What is needed: Filter the records below for the word "click". Keep each line that has it.

[[ Provided data, beginning ]]

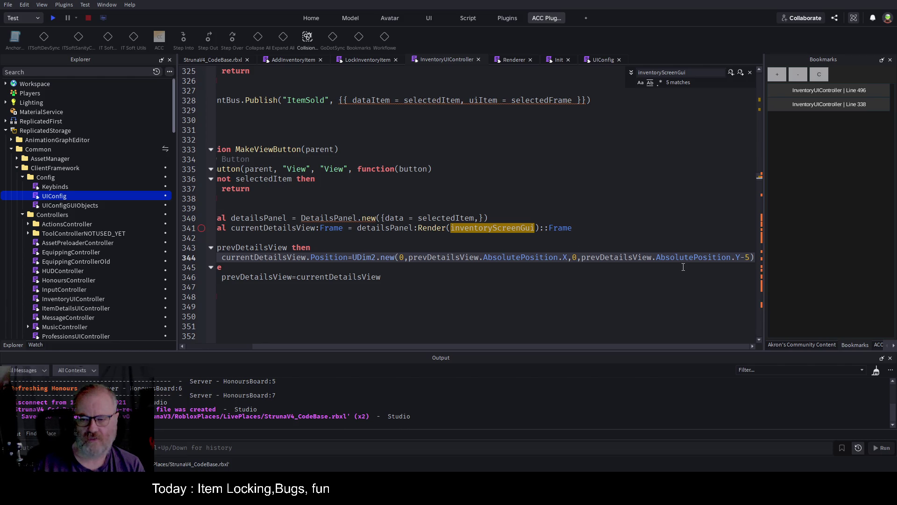
text(+5)
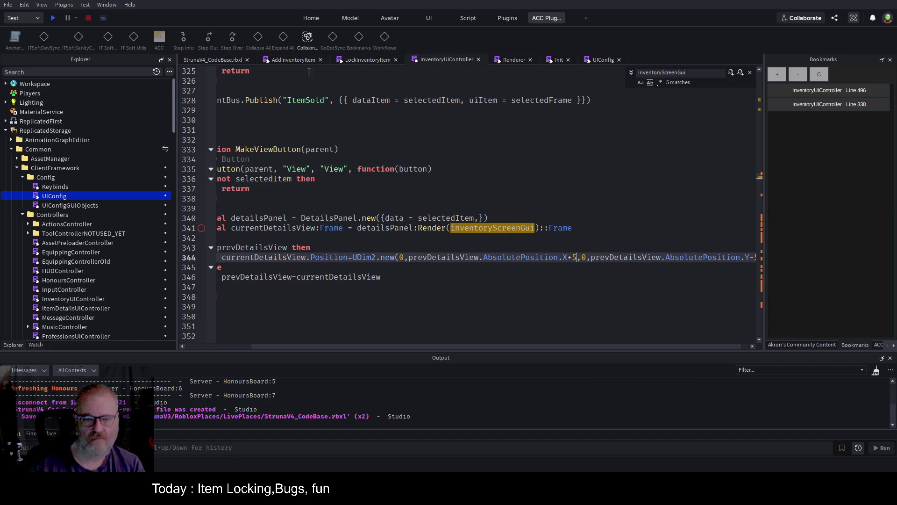
click(55, 19)
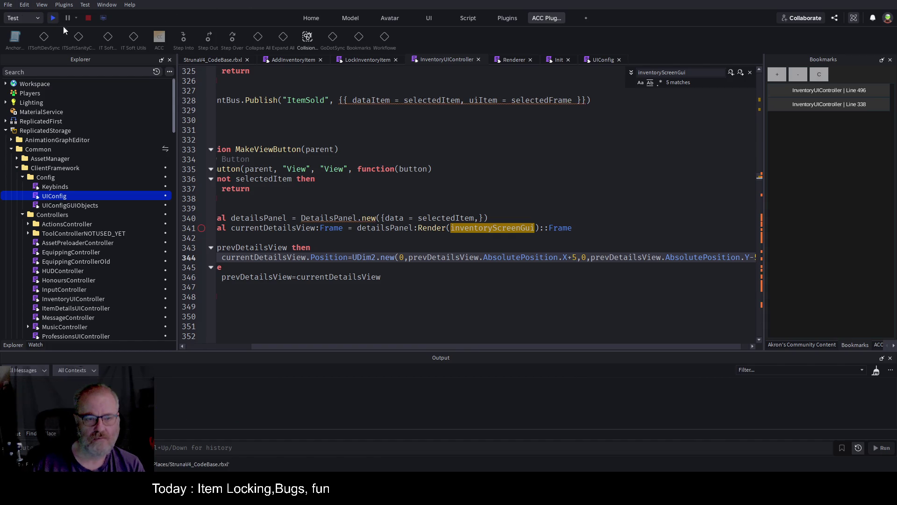
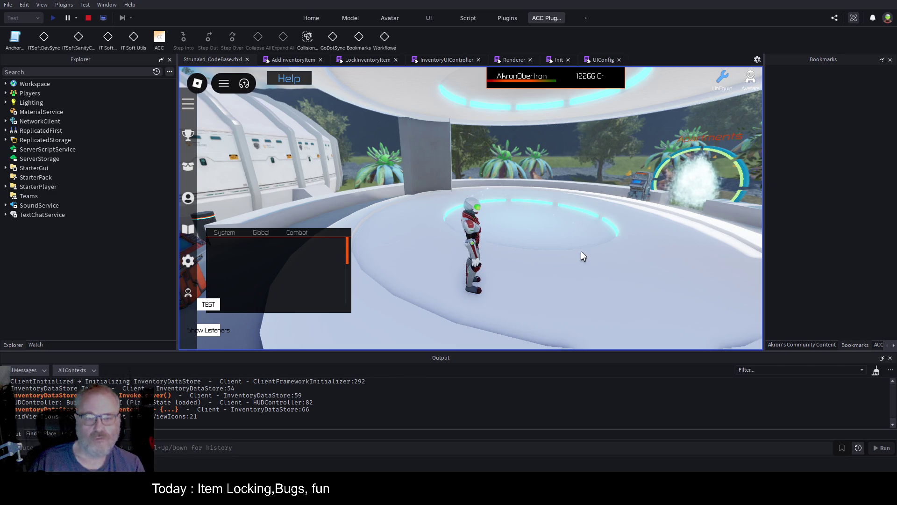
Open the Tools inventory in the playtest and view the DE001 and OME001 item details
click(876, 371)
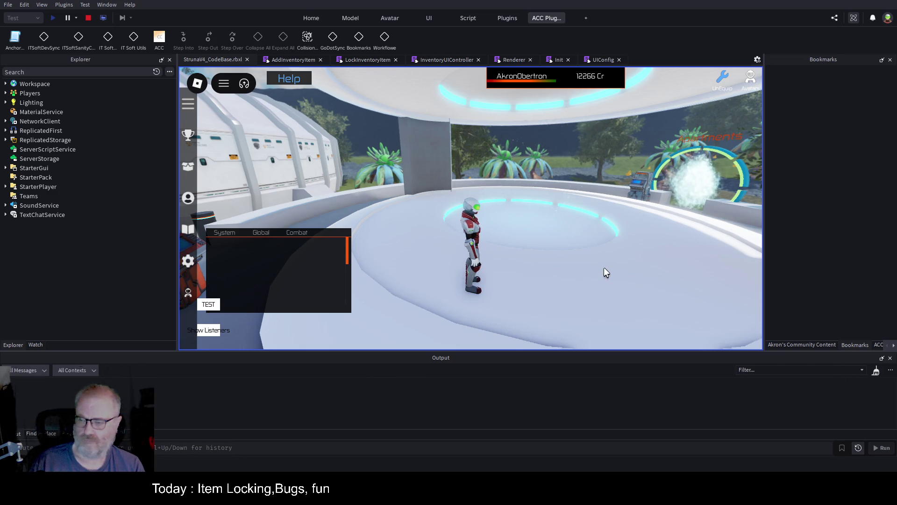
key(i)
click(423, 266)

[[ Provided data, end ]]

Answer:
click(55, 19)
click(876, 371)
click(423, 266)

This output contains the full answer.